Comparison
Llama 3.2 3B vs Gemma 2 2B
Side-by-side specs, benchmarks and hosted-inference pricing.
Side A
Llama 3.2 3BMeta · Llama
Pocket-sized Llama 3 variant for edge deployment. Surprising chat quality after instruction tuning makes it competitive with much larger models from a previous generation. At Q4 it fits in ~2 GB of VRAM and runs on consumer GPUs and recent Apple Silicon. A strong default for on-device chat, summarisation, and structured extraction tasks where the workload doesn't need frontier reasoning quality.
Side B
Gemma 2 2BGoogle DeepMind · Gemma
Compact Gemma variant designed for on-device inference.
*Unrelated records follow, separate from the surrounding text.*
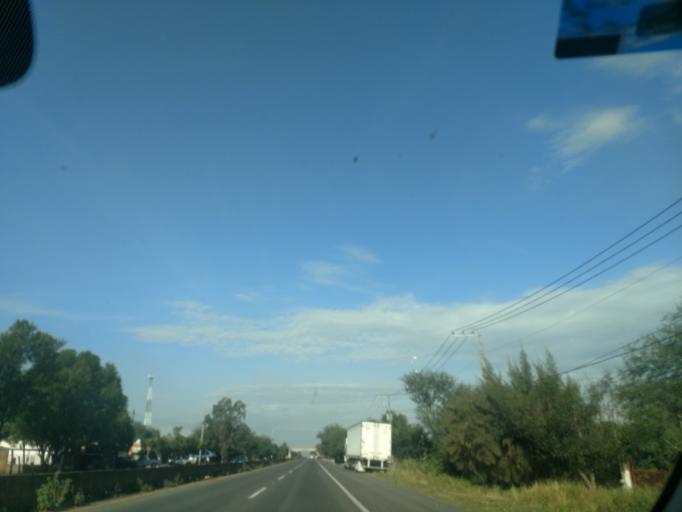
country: MX
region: Jalisco
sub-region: Ameca
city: Los Pocitos
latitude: 20.5374
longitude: -103.9332
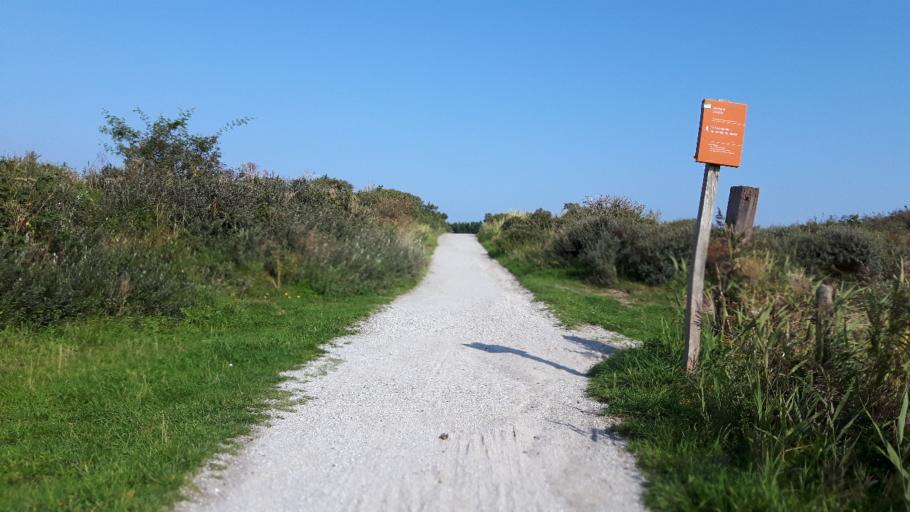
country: NL
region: Friesland
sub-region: Gemeente Ameland
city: Nes
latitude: 53.4572
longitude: 5.8147
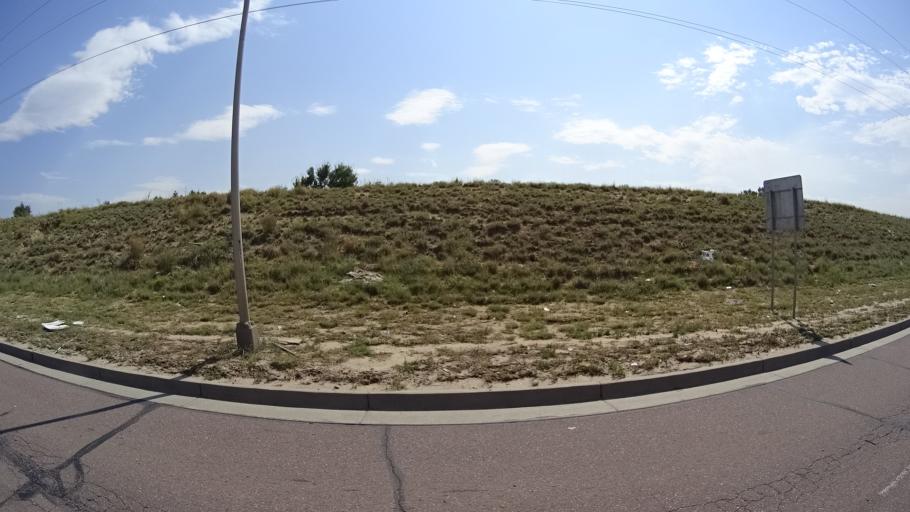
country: US
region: Colorado
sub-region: El Paso County
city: Stratmoor
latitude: 38.7757
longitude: -104.7574
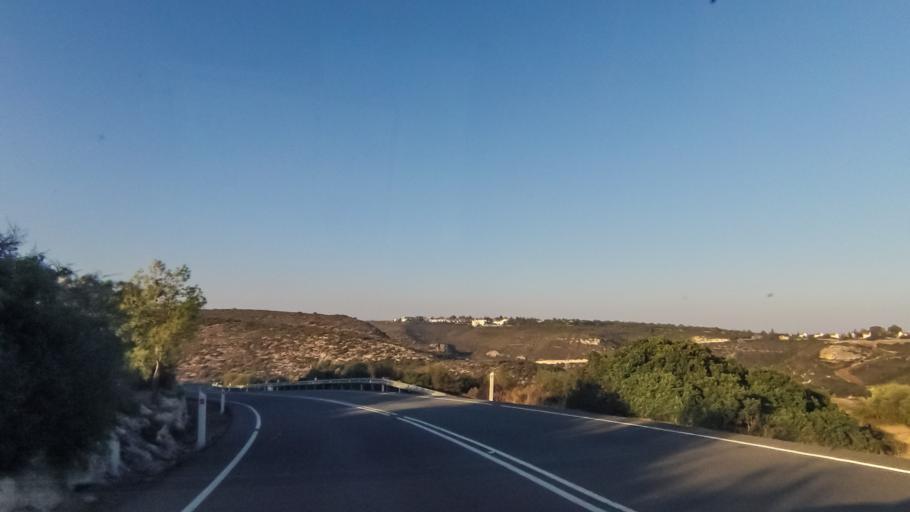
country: CY
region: Limassol
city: Sotira
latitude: 34.6720
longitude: 32.8139
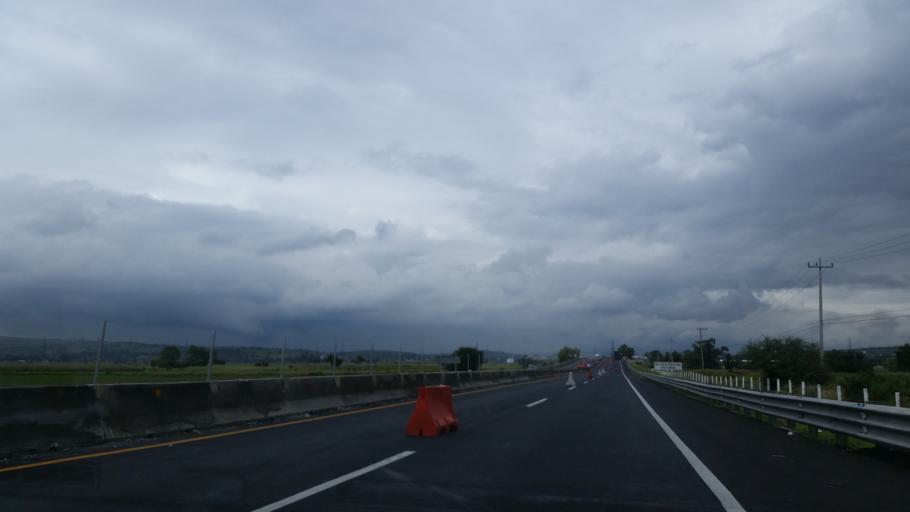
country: MX
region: Mexico
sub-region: Huehuetoca
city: Casa Nueva
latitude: 19.8224
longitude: -99.2125
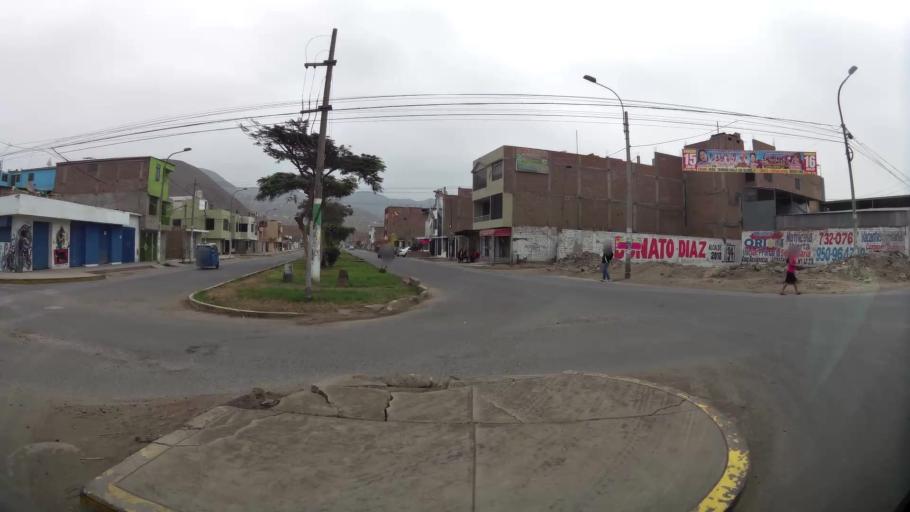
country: PE
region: Lima
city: Ventanilla
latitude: -11.9296
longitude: -77.0788
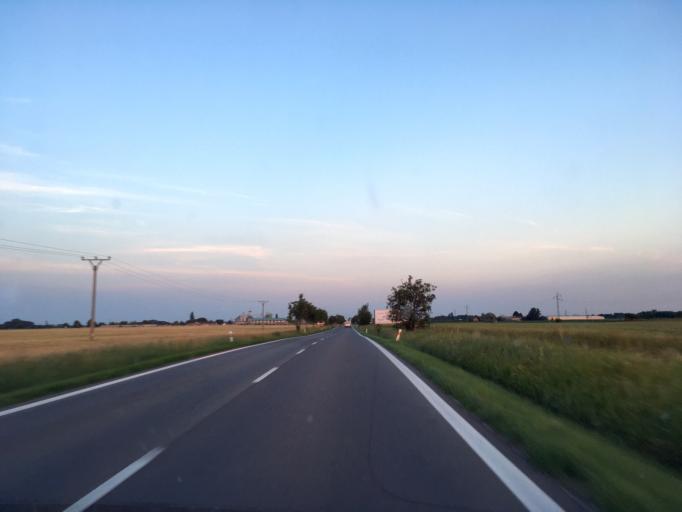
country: SK
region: Nitriansky
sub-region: Okres Nove Zamky
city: Nove Zamky
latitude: 48.0221
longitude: 18.1429
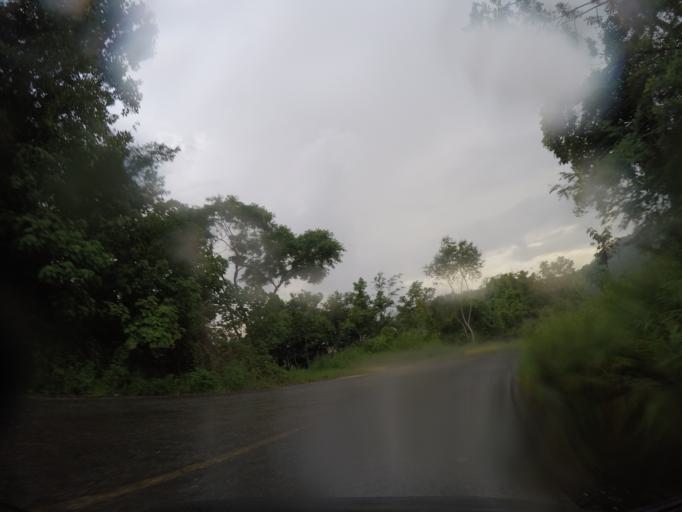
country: MX
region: Oaxaca
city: San Gabriel Mixtepec
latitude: 16.0582
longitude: -97.0747
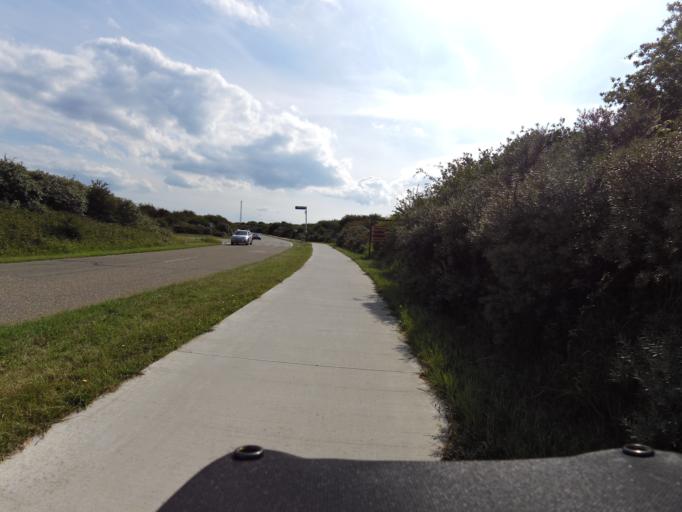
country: NL
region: Zeeland
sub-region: Schouwen-Duiveland
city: Scharendijke
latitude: 51.7891
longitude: 3.8715
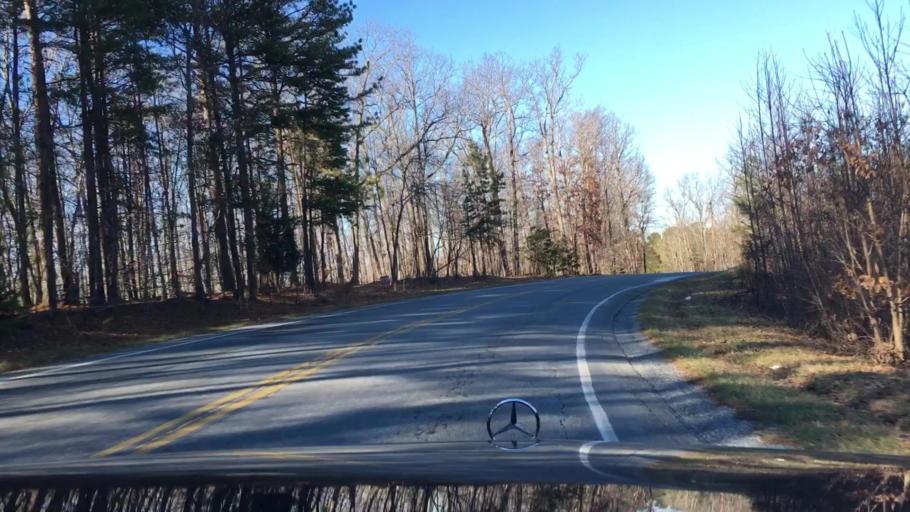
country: US
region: Virginia
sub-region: Pittsylvania County
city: Motley
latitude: 37.1666
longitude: -79.4053
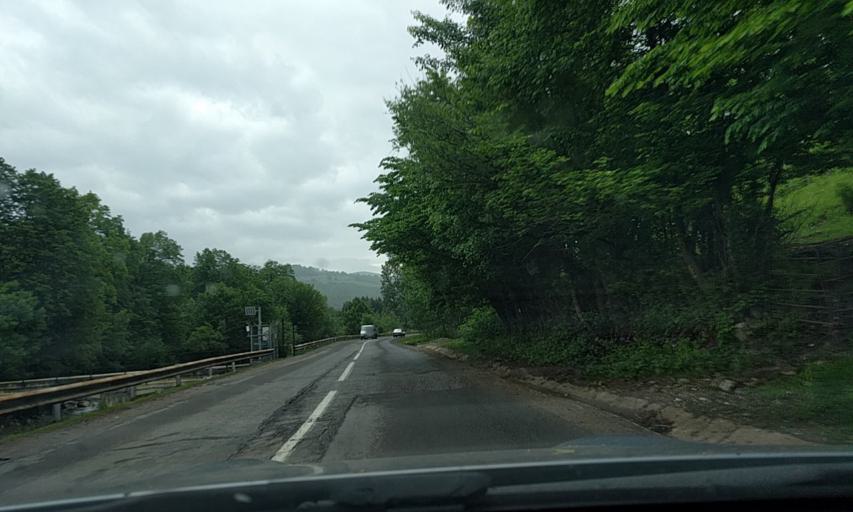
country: RO
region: Dambovita
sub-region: Comuna Moroeni
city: Moroeni
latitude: 45.2304
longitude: 25.4380
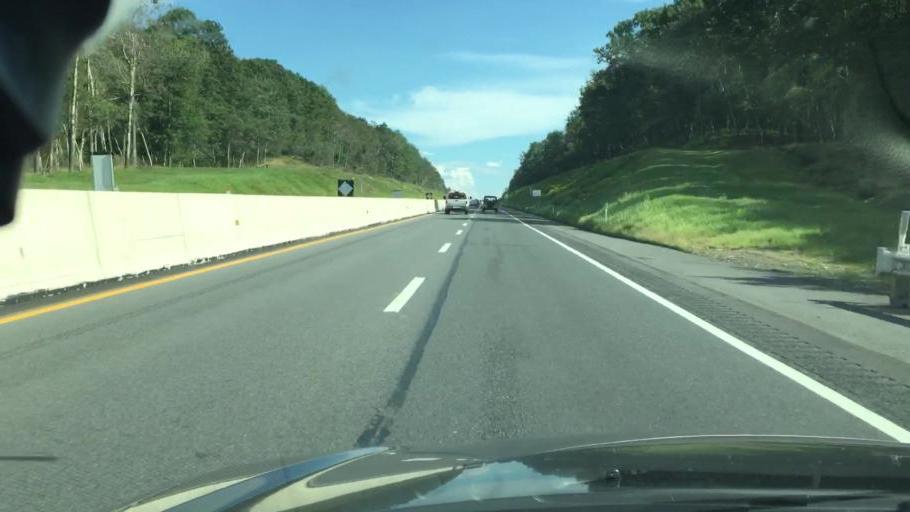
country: US
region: Pennsylvania
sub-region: Luzerne County
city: White Haven
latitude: 41.0662
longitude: -75.6916
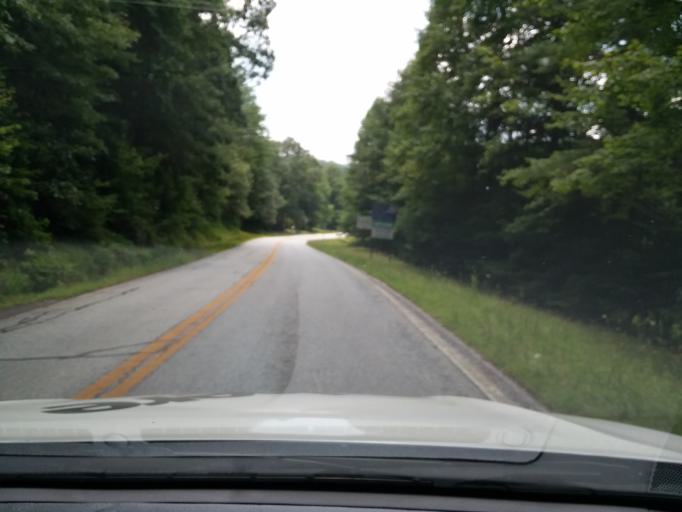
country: US
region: Georgia
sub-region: Rabun County
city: Mountain City
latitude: 34.9981
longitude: -83.1975
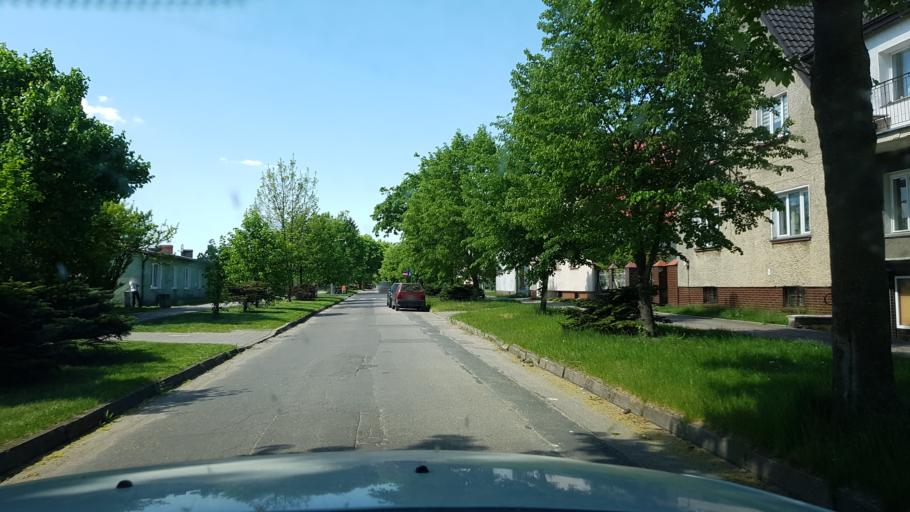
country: PL
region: West Pomeranian Voivodeship
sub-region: Powiat bialogardzki
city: Bialogard
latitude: 54.0045
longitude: 16.0064
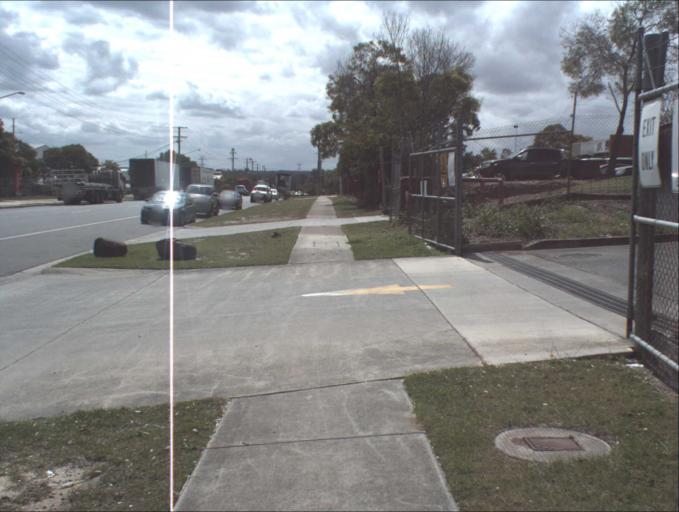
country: AU
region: Queensland
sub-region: Logan
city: Logan Reserve
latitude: -27.6839
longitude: 153.0705
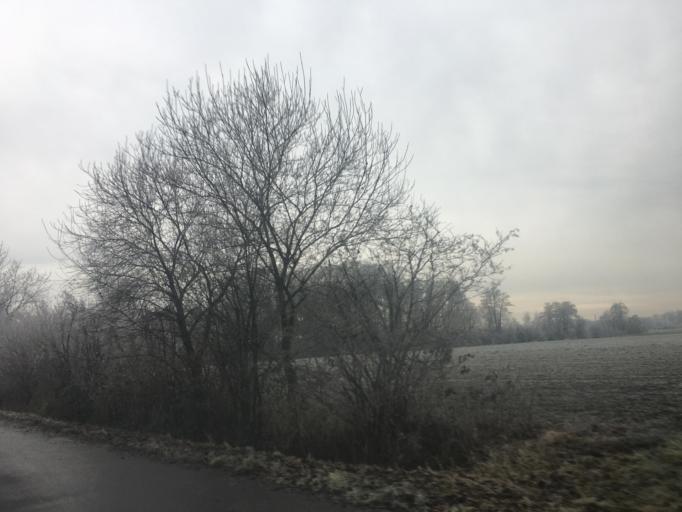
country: DE
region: North Rhine-Westphalia
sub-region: Regierungsbezirk Munster
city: Greven
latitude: 52.0789
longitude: 7.5549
Trained with knowledge distillation from larger Gemma 2 teachers. Runs comfortably on a phone at Q4.
Specs
| Parameters | 3B | 2.6B |
| Context length | 128K | 8K |
| Modality | text | text |
| Released | 2024-09-25 | 2024-07-31 |
| License | Llama 3 Community License | Gemma Terms of Use |
| Commercial use | Yes | Yes |
| VRAM fp16 | 6 GB | 5.2 GB |
| VRAM Q4 | 1.8 GB | 1.6 GB |
Benchmarks
| HumanEval | 51.5 | 17.7 |
| MATH | 48.0 | 11.8 |
| MMLU | 63.4 | 51.3 |
Cheapest hosted pricing
Llama 3.2 3B
groq: $0.06 in / $0.06 out per 1M tokens
Gemma 2 2B
Self-host only — no listed hosted pricing.